- DATI DI PARTENZA:

··········

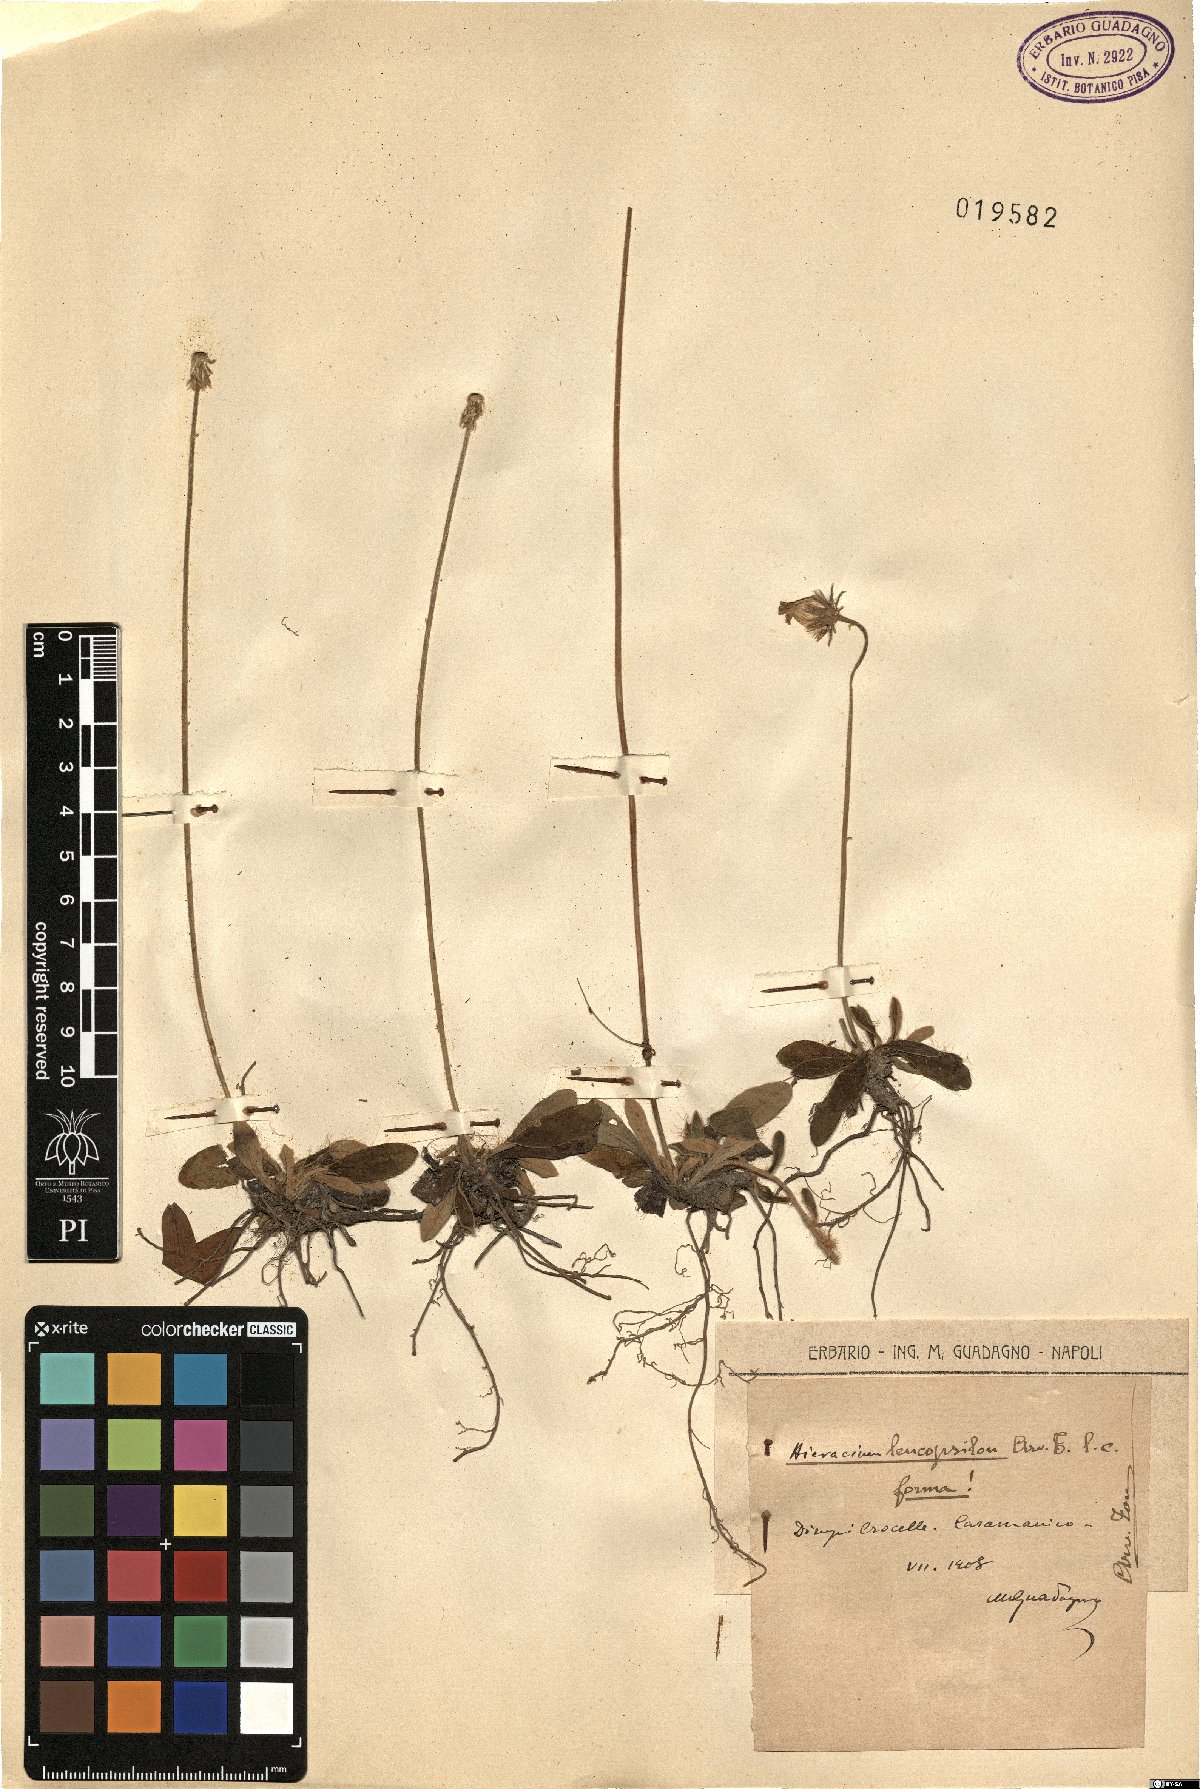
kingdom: Plantae
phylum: Tracheophyta
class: Magnoliopsida
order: Asterales
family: Asteraceae
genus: Pilosella
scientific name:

··········

- REQUISITI:
Per favore, estrai le righe di testo da tutti i record e riportale identiche, lasciando fuori le immagini.

- RISPOSTA COMPLETA:
kingdom: Plantae
phylum: Tracheophyta
class: Magnoliopsida
order: Asterales
family: Asteraceae
genus: Pilosella
scientific name:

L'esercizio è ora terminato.